■ Exercise aim ■
Work through the lines below and count those holding "Profile"; reply with the number only.

┄┄┄┄┄┄

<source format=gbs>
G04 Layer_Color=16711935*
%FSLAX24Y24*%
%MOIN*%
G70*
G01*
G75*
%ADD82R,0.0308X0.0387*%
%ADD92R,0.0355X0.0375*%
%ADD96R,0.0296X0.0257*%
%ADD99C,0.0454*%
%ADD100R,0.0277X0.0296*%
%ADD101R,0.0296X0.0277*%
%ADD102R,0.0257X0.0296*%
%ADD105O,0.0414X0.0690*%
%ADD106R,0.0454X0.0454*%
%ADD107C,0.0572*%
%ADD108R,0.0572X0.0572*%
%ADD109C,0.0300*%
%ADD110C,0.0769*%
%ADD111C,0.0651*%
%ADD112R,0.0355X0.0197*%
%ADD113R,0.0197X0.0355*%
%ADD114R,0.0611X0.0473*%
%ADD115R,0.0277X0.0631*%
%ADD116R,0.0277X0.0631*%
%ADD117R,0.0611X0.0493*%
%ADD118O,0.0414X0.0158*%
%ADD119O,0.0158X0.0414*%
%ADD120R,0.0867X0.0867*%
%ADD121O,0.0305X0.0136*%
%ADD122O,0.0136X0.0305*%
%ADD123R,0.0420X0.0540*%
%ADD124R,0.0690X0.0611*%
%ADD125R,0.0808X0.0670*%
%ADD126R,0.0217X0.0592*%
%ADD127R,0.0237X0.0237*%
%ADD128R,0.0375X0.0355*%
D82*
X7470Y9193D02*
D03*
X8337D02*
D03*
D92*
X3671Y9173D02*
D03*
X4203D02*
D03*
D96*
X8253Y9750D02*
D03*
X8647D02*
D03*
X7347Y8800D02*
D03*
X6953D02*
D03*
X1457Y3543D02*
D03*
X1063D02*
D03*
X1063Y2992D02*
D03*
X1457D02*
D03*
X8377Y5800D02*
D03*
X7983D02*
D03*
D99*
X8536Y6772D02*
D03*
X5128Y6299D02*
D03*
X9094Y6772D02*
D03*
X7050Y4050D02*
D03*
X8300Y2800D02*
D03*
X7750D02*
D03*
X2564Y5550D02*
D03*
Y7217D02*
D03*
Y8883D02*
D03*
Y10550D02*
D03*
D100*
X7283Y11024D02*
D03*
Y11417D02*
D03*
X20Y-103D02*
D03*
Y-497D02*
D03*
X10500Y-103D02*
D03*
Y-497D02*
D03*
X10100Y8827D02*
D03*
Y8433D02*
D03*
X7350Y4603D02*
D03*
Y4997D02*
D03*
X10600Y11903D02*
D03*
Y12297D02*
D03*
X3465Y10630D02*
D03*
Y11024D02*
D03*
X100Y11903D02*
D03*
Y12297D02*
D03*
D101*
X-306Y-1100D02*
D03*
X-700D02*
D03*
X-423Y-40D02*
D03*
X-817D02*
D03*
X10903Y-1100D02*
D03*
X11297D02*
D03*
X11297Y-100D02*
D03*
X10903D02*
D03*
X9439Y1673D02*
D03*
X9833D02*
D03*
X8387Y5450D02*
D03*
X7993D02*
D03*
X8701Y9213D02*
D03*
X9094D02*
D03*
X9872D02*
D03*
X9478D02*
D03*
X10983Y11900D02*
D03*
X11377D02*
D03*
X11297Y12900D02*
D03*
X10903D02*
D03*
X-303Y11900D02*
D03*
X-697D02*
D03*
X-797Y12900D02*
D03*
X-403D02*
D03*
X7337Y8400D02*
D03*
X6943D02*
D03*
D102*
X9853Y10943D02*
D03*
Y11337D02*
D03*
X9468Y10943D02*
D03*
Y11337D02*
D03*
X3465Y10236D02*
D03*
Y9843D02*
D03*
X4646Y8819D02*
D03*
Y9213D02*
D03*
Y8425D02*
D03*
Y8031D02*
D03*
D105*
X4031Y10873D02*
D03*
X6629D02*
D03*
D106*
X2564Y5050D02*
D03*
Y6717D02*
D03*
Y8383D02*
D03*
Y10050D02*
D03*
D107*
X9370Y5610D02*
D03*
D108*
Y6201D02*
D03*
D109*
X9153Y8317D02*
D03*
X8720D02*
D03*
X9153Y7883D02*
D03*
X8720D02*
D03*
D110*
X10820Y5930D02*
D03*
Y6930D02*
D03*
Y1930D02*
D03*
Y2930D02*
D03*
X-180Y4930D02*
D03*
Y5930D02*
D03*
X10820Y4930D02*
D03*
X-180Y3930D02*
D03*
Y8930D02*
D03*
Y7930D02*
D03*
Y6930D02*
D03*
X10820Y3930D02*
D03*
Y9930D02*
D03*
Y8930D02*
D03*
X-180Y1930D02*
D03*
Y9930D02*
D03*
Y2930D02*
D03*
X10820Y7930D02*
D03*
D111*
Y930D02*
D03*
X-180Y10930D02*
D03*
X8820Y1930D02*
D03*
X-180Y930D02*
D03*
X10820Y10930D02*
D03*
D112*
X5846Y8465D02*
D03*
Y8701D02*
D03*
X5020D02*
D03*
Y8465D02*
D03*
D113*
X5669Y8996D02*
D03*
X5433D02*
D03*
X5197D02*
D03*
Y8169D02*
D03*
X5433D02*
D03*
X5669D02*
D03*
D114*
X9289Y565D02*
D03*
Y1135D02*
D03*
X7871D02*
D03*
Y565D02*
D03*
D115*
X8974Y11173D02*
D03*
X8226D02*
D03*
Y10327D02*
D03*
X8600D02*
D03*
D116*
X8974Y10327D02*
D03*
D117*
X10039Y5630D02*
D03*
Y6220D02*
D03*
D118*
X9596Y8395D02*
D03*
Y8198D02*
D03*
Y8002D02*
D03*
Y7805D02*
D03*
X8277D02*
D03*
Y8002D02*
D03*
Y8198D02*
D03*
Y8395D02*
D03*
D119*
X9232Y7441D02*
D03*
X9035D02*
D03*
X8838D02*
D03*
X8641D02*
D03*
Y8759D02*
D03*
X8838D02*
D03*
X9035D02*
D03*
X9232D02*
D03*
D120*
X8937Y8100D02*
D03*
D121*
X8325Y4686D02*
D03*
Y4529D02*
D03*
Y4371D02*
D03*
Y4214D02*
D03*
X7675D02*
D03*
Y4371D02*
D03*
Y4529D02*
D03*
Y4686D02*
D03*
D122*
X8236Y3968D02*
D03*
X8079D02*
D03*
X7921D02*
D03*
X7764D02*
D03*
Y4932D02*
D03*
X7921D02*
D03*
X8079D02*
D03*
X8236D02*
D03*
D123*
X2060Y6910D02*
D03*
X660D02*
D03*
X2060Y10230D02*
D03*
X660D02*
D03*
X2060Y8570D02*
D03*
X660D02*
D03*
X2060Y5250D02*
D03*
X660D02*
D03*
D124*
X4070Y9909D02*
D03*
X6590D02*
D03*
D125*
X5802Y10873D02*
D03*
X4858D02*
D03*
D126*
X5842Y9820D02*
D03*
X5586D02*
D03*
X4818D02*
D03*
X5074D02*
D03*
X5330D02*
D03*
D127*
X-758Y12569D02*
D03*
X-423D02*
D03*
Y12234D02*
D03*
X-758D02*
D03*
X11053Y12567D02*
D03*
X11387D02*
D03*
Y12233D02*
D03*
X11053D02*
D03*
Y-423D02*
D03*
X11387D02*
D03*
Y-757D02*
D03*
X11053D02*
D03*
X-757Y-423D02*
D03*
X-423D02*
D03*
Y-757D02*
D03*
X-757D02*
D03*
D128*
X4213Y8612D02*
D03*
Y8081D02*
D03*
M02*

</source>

┄┄┄┄┄┄

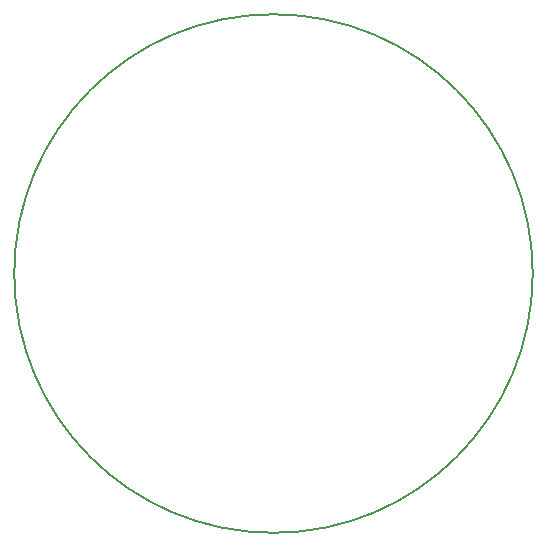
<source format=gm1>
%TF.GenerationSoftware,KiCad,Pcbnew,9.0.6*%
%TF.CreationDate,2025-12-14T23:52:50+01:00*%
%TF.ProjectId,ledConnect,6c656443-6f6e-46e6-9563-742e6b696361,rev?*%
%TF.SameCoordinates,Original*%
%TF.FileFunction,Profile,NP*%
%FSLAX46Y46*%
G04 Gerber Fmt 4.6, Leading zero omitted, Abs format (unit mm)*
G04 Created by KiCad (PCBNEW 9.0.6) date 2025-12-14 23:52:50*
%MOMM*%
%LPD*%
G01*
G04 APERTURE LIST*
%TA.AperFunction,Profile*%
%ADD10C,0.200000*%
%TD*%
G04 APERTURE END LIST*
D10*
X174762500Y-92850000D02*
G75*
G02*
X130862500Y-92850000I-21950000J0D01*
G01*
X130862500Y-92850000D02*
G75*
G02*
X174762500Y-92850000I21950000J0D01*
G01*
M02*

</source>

┄┄┄┄┄┄

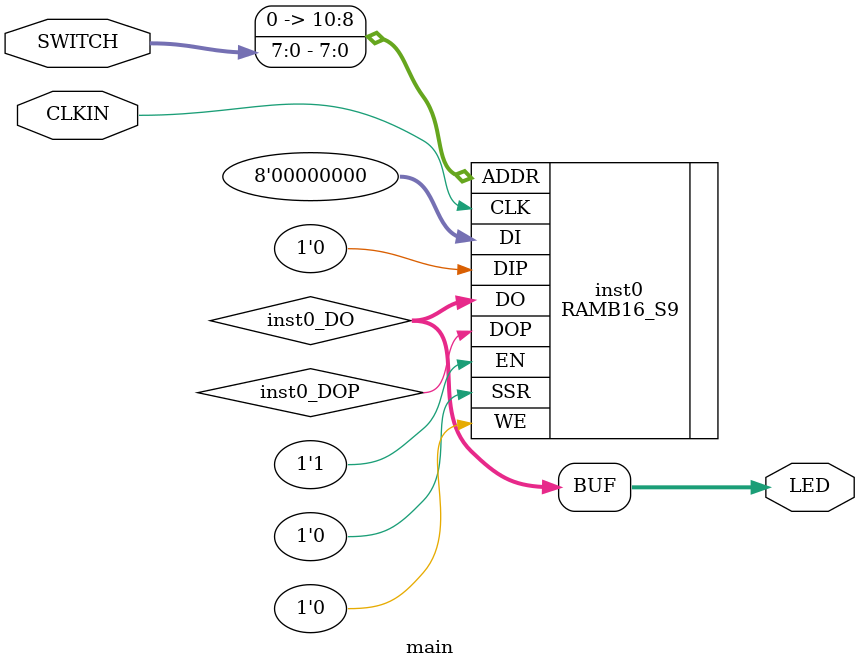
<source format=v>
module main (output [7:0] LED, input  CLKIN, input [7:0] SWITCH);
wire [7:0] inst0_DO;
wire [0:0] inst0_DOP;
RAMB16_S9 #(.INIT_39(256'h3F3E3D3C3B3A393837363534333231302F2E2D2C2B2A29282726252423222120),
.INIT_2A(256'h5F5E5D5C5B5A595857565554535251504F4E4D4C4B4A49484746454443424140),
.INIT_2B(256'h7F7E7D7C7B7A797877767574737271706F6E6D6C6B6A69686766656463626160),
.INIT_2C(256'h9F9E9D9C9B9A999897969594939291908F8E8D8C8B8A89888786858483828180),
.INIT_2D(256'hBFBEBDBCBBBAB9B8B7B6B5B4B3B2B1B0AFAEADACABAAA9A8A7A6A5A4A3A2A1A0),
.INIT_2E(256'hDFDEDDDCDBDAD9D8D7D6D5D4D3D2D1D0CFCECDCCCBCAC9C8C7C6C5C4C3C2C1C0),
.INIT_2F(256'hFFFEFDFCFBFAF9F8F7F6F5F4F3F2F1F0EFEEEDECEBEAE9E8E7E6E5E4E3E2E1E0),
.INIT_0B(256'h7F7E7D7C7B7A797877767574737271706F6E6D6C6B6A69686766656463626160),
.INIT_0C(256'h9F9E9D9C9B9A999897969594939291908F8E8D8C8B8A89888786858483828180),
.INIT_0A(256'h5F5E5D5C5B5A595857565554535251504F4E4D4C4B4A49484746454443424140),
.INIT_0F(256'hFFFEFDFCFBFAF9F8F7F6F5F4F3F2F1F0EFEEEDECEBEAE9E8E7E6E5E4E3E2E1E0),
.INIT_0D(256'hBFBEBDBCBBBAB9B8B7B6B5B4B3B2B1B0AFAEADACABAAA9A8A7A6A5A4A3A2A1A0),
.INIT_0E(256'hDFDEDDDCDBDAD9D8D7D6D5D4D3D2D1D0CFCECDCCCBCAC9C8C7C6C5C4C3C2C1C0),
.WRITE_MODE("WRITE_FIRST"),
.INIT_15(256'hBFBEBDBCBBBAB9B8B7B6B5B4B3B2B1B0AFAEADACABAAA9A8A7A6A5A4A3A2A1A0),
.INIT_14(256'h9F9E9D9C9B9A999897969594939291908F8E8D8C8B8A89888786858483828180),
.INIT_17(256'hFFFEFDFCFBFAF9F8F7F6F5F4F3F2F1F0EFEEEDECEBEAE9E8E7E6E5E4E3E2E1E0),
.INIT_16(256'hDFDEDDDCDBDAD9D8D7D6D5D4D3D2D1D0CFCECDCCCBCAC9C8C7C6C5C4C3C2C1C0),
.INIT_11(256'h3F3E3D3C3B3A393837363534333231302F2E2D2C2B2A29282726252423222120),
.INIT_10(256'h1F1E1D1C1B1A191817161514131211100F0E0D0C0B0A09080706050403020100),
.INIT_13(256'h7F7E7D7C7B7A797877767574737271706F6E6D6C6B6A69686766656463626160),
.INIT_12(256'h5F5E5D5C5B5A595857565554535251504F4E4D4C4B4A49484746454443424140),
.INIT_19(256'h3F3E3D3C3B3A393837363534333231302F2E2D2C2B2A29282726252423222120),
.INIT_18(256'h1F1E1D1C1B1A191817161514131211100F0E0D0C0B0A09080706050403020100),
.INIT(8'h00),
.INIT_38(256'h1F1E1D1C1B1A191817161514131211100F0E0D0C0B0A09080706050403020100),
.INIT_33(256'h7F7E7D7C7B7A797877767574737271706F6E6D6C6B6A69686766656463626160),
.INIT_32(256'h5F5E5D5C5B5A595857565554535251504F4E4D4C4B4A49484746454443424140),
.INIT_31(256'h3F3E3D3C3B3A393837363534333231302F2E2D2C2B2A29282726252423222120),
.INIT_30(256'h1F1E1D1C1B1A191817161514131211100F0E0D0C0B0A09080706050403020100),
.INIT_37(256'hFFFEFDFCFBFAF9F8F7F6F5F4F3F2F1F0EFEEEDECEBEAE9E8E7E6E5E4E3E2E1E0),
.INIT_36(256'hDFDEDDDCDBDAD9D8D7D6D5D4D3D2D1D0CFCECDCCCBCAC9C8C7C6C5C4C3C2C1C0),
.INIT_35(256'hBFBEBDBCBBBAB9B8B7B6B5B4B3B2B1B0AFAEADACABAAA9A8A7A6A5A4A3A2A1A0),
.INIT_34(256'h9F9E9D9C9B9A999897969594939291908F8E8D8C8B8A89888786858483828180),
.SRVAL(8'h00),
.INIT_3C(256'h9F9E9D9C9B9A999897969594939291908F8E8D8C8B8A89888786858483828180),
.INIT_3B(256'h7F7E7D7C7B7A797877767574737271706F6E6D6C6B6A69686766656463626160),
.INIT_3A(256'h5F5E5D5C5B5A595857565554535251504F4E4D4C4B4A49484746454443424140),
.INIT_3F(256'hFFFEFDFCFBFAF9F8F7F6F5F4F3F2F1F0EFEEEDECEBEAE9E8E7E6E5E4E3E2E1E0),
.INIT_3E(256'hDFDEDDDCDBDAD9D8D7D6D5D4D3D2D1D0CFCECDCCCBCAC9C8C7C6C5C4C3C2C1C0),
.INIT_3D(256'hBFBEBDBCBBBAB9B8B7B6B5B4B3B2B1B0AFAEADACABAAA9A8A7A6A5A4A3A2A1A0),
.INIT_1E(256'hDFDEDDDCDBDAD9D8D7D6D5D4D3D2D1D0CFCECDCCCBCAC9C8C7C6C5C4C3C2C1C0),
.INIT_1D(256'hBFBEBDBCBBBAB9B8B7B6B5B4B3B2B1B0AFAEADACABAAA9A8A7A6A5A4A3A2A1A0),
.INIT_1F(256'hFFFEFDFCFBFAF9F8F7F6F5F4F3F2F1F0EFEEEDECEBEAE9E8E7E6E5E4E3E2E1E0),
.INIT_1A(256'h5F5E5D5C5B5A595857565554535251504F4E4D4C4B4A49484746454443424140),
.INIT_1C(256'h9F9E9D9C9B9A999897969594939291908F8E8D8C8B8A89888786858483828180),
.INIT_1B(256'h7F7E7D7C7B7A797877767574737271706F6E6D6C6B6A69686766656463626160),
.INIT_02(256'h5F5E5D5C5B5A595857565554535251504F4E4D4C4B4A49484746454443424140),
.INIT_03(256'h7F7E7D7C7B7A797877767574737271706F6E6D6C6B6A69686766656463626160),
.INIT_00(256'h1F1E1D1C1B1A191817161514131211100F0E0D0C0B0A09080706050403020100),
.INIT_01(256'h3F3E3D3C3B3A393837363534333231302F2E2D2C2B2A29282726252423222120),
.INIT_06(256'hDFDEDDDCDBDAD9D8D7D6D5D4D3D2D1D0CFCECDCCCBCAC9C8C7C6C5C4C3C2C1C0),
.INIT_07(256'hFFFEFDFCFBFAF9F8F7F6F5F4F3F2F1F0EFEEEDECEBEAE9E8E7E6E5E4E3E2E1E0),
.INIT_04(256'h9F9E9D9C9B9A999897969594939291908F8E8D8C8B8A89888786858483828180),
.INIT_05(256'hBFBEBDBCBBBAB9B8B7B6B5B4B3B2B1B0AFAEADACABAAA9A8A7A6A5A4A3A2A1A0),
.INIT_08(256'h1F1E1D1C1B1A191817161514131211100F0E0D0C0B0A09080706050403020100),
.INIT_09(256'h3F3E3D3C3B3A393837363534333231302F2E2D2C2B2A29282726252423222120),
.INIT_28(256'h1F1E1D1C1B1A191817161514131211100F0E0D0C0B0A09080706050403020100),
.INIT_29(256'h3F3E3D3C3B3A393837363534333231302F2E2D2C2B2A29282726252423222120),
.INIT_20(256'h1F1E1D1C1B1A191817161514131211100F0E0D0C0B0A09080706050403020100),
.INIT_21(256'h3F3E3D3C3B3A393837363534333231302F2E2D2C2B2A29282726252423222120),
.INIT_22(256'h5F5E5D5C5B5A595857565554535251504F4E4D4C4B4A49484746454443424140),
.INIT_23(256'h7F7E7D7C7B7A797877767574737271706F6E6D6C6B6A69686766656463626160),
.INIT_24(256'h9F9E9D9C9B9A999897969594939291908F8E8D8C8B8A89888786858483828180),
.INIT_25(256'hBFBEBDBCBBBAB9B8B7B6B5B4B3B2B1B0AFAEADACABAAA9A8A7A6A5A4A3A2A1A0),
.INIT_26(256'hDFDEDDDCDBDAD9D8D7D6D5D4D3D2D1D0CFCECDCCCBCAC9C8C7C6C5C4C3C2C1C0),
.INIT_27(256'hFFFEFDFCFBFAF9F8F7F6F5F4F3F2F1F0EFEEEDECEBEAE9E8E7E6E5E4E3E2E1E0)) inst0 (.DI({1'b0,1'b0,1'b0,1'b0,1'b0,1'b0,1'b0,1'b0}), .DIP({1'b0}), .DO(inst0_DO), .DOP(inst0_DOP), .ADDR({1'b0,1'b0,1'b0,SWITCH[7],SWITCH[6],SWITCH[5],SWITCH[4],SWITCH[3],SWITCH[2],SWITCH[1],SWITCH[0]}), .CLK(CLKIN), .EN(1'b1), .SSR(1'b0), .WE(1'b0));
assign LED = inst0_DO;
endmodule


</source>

┄┄┄┄┄┄

■ Exercise response ■
2